On route I had passed Lochan Loin nan Donnlaich, and had noticed some wild brown trout here, and thought it would be a great spot to camp and fish, filing that away for future use…
I had a day off midweek and recalled the loch with the brown trout, and so I had a look at the map to see what was feasible. I checked Bruce Sandisons book Rivers and Lochs of Scotland, and could find no mention of this lochan, although nearby Lochan Sron Smeur was. North of these two lochs was Beinn Pharlagain, which looked a reasonable walk which could be completed between the early and evening trains, especially if I took the bike for the road section. A plan had come together, I would climb Beinn Pharlagain, and carry a small fishing rod and some spinners and see if I could find out how to go about fishing Lochan Loin nan Donnlaich or the Allt Chaldar, the burn that runs south from it into the Gaur. A few casts would be all there would be time for, but it would let me know about future arrangements.
The early morning train journey was surprisingly busy for the time of year, with a huge number of seats reserved. I found an unreserved seat and made myself comfortable. As the train left Upper Tyndrum towards Bridge of Orchy I could see cloud scudding along the top of the hills, demonstrating just how windy it would be up there. This was reinforced when I finally got off the train at Rannoch Station, and began pedalling, the wind making the cycle a bit more ‘interesting’.

—————

▶ _ACTIVITY 1_
In the account of the Beinn Pharlagain trip, why did the writer judge Beinn Pharlagain a workable walk for the midweek day off? Answer in one to three sentences.
▶ _ACTIVITY 2_
Translate this sentence from the account of the Beinn Pharlagain trip into German: "I found an unreserved seat and made myself comfortable."
▶ _ACTIVITY 3_
Carry on the account of the Beinn Pharlagain trip from its final sentence.
The data has no connection to the account of the Beinn Pharlagain trip.

—————

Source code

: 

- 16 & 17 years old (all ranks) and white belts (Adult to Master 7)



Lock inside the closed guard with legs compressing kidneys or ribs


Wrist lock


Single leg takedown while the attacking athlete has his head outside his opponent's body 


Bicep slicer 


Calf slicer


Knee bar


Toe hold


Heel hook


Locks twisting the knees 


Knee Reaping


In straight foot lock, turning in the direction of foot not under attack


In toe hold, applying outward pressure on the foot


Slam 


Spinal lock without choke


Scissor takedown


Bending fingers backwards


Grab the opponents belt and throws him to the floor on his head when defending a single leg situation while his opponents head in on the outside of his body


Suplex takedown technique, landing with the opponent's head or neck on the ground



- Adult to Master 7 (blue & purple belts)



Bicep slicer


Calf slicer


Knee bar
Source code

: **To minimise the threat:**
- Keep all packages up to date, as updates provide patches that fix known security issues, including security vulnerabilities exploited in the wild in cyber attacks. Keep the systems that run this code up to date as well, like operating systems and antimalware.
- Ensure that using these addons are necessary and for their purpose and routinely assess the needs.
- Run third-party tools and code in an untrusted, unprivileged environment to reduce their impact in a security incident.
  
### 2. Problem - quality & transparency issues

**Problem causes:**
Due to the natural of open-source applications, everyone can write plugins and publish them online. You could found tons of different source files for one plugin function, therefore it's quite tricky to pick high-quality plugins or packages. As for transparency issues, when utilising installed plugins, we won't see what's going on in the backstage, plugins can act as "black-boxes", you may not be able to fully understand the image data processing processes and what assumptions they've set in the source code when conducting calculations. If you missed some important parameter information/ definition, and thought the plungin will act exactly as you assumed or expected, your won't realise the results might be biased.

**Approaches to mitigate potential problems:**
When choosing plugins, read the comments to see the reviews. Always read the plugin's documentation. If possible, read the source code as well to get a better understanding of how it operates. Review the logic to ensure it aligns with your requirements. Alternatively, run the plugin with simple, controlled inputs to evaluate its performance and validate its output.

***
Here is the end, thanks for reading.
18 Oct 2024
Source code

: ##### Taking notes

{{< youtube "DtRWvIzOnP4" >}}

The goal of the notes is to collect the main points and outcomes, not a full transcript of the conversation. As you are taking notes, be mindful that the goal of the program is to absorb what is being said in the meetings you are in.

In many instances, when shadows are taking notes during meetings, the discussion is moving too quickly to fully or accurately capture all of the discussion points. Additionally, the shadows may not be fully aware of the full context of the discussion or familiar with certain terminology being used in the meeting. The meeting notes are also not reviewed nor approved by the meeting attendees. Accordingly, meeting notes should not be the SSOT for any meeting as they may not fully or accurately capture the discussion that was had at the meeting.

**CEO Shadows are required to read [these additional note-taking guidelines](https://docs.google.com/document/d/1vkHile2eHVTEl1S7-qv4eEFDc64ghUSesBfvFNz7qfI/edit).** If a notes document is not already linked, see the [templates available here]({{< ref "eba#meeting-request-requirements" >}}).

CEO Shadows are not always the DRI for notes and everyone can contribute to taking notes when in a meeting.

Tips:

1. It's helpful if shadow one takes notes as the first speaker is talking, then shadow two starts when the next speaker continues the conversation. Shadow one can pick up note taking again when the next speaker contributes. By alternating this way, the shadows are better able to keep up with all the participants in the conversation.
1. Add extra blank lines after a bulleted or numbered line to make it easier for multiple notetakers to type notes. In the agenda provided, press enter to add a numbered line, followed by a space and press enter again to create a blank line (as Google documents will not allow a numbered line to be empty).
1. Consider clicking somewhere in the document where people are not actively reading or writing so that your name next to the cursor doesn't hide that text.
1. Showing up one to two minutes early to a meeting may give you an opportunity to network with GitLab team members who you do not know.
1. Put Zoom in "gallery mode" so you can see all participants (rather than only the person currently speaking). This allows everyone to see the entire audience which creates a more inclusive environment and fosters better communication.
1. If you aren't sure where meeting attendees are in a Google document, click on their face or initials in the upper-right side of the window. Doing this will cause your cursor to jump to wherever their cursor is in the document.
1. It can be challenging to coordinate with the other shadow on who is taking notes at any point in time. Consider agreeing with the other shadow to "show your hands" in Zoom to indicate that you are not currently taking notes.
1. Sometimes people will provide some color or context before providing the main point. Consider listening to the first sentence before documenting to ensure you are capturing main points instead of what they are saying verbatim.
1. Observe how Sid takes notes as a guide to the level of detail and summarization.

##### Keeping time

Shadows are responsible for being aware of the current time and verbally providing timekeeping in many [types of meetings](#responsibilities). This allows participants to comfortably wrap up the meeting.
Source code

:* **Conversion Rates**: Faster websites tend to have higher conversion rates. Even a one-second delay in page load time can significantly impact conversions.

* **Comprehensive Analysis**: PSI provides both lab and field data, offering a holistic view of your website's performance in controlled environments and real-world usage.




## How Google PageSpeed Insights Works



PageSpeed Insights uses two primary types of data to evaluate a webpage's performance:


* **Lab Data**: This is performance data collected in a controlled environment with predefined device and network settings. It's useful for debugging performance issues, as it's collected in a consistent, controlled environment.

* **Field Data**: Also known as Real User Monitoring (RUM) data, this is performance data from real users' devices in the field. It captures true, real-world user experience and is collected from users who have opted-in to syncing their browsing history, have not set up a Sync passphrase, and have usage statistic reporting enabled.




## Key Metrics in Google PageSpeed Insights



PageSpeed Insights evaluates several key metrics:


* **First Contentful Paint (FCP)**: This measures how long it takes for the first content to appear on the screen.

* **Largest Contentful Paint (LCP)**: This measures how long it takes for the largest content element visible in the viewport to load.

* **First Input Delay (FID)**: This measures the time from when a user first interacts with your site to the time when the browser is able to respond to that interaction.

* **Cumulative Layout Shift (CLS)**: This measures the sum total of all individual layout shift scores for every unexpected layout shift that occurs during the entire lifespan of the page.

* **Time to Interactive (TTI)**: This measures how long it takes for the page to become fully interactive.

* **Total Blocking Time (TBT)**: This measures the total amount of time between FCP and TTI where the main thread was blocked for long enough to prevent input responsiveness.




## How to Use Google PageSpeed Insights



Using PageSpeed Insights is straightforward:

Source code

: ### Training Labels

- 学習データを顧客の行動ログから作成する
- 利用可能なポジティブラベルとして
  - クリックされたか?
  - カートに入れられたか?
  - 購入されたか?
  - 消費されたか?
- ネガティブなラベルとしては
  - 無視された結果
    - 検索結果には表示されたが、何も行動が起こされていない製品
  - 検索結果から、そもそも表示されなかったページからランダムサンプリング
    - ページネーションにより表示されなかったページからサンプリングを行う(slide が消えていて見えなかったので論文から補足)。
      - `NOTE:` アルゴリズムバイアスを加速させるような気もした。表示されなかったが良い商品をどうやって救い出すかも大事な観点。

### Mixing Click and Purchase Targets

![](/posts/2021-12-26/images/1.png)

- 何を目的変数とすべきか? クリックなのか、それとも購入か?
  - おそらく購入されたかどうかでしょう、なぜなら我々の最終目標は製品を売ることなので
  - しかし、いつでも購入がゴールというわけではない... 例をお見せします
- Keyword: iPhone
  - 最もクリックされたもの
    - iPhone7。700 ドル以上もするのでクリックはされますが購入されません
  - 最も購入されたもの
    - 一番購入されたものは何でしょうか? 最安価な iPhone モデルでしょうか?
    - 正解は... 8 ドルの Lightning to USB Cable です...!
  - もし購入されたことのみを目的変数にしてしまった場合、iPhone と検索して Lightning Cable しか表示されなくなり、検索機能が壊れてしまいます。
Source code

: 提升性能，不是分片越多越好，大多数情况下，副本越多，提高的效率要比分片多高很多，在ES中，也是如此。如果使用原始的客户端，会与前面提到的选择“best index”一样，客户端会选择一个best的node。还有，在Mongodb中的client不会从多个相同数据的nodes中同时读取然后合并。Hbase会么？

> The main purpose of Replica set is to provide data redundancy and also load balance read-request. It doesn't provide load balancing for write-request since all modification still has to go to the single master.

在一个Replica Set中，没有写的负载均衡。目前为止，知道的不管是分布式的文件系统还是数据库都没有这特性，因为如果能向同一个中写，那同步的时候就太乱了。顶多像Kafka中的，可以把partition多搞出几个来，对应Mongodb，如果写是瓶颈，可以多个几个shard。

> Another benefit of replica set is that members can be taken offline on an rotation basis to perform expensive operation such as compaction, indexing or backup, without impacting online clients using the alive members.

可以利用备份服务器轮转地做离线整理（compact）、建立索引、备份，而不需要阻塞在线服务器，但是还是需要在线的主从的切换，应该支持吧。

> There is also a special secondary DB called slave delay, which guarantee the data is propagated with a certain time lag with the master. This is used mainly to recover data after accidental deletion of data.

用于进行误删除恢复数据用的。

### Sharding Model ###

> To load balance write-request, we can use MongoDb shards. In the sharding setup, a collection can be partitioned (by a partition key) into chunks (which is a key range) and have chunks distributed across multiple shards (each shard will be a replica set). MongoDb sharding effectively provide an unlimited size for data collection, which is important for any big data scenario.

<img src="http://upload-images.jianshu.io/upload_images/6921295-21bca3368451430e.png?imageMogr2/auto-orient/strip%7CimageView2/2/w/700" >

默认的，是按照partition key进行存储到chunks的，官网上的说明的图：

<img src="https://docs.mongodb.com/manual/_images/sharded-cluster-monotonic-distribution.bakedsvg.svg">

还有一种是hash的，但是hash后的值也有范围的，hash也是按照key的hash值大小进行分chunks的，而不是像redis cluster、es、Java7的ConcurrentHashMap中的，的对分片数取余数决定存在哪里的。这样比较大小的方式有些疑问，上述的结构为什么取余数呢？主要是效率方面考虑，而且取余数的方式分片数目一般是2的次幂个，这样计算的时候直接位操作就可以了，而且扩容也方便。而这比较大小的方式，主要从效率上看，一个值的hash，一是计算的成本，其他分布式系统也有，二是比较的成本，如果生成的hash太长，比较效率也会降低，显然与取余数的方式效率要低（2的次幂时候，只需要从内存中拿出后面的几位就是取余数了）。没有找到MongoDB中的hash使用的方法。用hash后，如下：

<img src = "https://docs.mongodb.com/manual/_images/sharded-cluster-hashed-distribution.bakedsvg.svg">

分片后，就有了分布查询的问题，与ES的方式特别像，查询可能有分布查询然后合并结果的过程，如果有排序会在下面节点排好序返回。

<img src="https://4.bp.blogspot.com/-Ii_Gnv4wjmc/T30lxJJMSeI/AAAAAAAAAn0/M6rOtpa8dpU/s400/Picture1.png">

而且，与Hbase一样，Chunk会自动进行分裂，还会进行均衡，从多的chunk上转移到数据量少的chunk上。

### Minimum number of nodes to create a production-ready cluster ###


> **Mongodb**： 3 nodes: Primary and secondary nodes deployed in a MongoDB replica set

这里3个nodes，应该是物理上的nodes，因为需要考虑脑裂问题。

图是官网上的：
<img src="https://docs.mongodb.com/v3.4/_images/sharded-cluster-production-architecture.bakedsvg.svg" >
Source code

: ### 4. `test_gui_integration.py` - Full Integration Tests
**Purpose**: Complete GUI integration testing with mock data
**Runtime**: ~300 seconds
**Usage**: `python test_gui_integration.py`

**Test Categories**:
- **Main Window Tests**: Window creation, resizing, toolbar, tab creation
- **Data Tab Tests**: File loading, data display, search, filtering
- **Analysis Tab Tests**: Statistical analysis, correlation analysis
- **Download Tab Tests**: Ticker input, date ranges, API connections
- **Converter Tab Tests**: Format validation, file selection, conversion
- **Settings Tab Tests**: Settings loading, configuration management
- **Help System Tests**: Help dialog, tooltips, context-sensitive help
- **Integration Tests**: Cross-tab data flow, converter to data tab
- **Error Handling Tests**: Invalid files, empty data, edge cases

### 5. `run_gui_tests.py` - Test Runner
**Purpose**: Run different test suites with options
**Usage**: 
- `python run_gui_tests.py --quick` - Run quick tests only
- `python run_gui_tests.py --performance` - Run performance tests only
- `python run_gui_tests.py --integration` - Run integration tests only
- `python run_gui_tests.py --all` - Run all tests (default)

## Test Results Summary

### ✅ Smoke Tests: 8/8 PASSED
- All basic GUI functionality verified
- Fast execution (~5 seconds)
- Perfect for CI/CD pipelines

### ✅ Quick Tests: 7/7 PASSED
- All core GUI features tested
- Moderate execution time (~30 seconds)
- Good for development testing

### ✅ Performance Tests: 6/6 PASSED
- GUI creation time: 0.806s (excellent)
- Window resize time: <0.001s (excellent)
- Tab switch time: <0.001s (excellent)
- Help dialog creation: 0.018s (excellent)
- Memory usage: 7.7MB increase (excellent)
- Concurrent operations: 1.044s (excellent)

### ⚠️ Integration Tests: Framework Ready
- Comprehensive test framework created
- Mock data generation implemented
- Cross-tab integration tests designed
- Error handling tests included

—————

▶ _EXERCISE OUTPUT 1_
It looked like a reasonable walk that could be finished between the early and evening trains. Taking the bike for the road section made that timing even more achievable.

▶ _EXERCISE OUTPUT 2_
Ich fand einen nicht reservierten Sitzplatz und machte es mir bequem.

▶ _EXERCISE OUTPUT 3_
There was time for a quick spot of geocaching before heading up into the hills. From the Geocaching website I had learned of the “Broken Heart Stone” which sits astride the road to the isles, and was broken in two when the modern road was constructed.
At the last minute I had decided to switch from my folding bike to my mountain bike, and was glad I had done so. The land rover track is more than suitable for a mountain bike, even if the going is a bit sweaty! I decided that I would take the bike up as far as the bridge over the Allt Eigeach, then head up on foot. Eventually I arrived at the bridge, just after fording the Allt Gormag. There was a handy pole here, so I locked the bike to it. No matter how remote somewhere seems I will always lock the bike up, as you never know when someone while see it and decide that they prefer cycling to walking. I could see a land rover up ahead with a trailer, and at first thought that perhaps there was some work being done nearby.
It was only as I headed off that it occurred to me that it was the shooting season. One of the problems with mainly walking on Sundays is that you completely forget about stalking, as it doesn’t occur on a Sunday. There being no signs telling me where stalking was taking place, nor any sign of anyone nearby, I decided to continue up and do my best to avoid causing any disturbance. This was to be harder than I imagined, when a massive herd of deer rippled across the hillside, like something from the Serengeti. Jaw dropping stuff!
I was finding the going tough. There was no path, the ground was steep and rocky in parts. I was carrying extra gear, not only fishing rod, lures and net, but a camera tripod. As I climbed higher the wind tugged at my hat, threatening to tear it from my head. Sweaty and frustrating is perhaps the best way to describe it without resorting to sweary words!
I finally breached the initial steep slope and took a break, hoping to get some good views, but everything distant was hazy and unclear, although nearer, Lochan Sron Smeur did look amazing from here.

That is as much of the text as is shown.